TESTO FORNITO:
------------------------------------

Quindi il politico zio Nicola (che potrebbe essere Cosentino, sempre se le accuse dell'Antimafia fossero confermate), in questo caso, garantirebbe la continuità fino al termine di questa legislatura. Da intenditore dice che "certi copioni sbagliati rimarranno a marcire nei cassetti". Anche qui sarebbe - se l'interpretazione è corretta - una rassicurazione che non ci saranno leggi che danneggeranno gli affari.
"Tutto procederà secondo la norma. Sarà sempre con noi fino al giudizio finale del pubblico perché ama la nostra terra e chi vuole riscattarla". Il giudizio finale del pubblico potrebbero essere le prossime elezioni. "Ci ha detto che vorrebbe comprare una pelliccia nuova alla sua signora e penso che contribuiremo come in passato, lasciamo giudicare a lui che ha esperienza". Il riferimento alla pelliccia nuova è abbastanza sibillino, potrebbe trattarsi di un nuovo candidato alle elezioni locali, da appoggiare, magari donna.

------------------------------------

SEZIONE DATI:

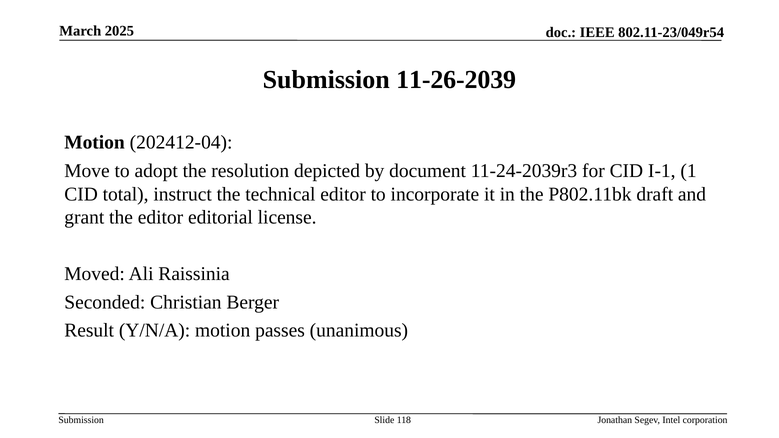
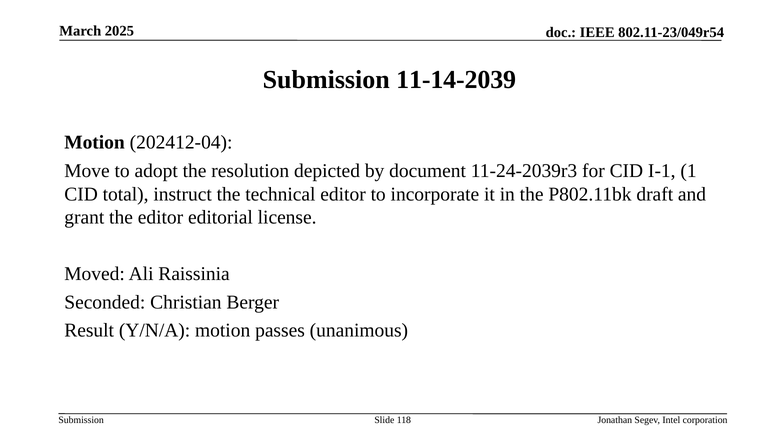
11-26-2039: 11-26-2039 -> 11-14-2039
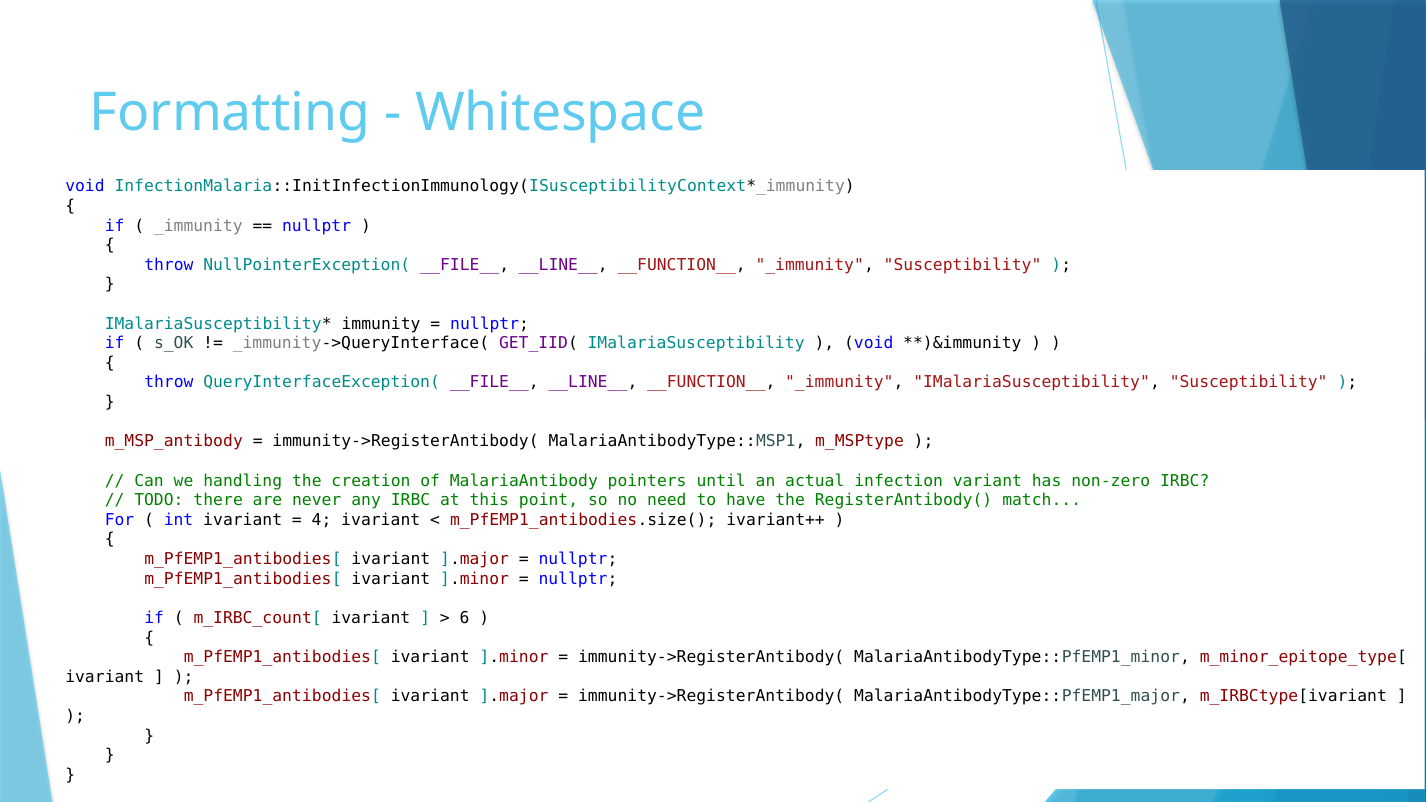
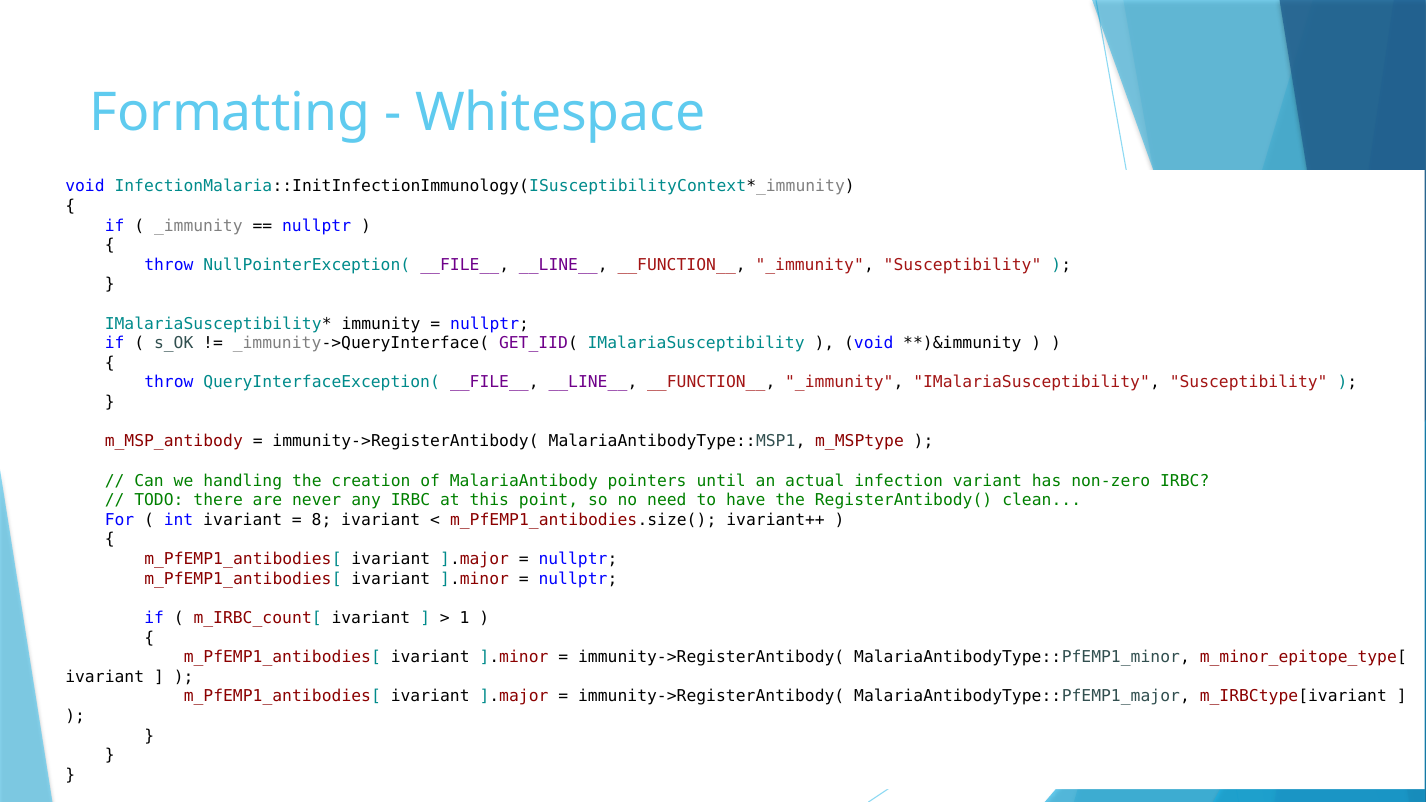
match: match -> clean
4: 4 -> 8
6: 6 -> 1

------------------------------------

COMPITI:
1. Elenca tutte le frasi riportate tra virgolette nel testo sullo zio Nicola.
2. Trascrivi dal testo sullo zio Nicola il passo che comincia con "Quindi il politico" e termina con "danneggeranno gli affari.".
3. Scrivi il seguito del testo sullo zio Nicola.
I dati qui non hanno alcun ruolo.

RISPOSTE:
1.
- "certi copioni sbagliati rimarranno a marcire nei cassetti"
- "Tutto procederà secondo la norma. Sarà sempre con noi fino al giudizio finale del pubblico perché ama la nostra terra e chi vuole riscattarla"
- "Ci ha detto che vorrebbe comprare una pelliccia nuova alla sua signora e penso che contribuiremo come in passato, lasciamo giudicare a lui che ha esperienza"

2.
Quindi il politico zio Nicola (che potrebbe essere Cosentino, sempre se le accuse dell'Antimafia fossero confermate), in questo caso, garantirebbe la continuità fino al termine di questa legislatura. Da intenditore dice che "certi copioni sbagliati rimarranno a marcire nei cassetti". Anche qui sarebbe - se l'interpretazione è corretta - una rassicurazione che non ci saranno leggi che danneggeranno gli affari.

3.
Questa lettura è solo un'ipotesi, per gli inquirenti ce ne possono essere anche altre: zio Nicola potrebbe essere Nicola Schiavone, figlio di Sandokan o potrebbe trattarsi di un boss ben più potente, come Nicola Panaro. A quel punto l'allusione al loggione e alla norma si potrebbe riferire alla magistratura e i copioni sbagliati sarebbero le dichiarazioni dei pentiti. "Il bar di Antonio lavora molto ed è sempre pieno di clienti che vengono appositamente per le sue sfogliatelle fatte venire fresche da Caserta tutte le mattine" è un chiaro riferimento ad Antonio Iovine detto "il Ninno", arrestato un anno prima di Zagaria, con cui reggeva il clan in una sorta di diarchia.
Il Ninno continua a ricevere sfogliatelle, cioè tangenti, affari, appalti, e Caserta sta a sottolineare la centralità del capoluogo negli affari del clan. "Ti mando un abbraccio in ricordo di Santa Lucia, che sempre sia venerata e possiamo vivere nel suo ricordo per tutta l'eternità".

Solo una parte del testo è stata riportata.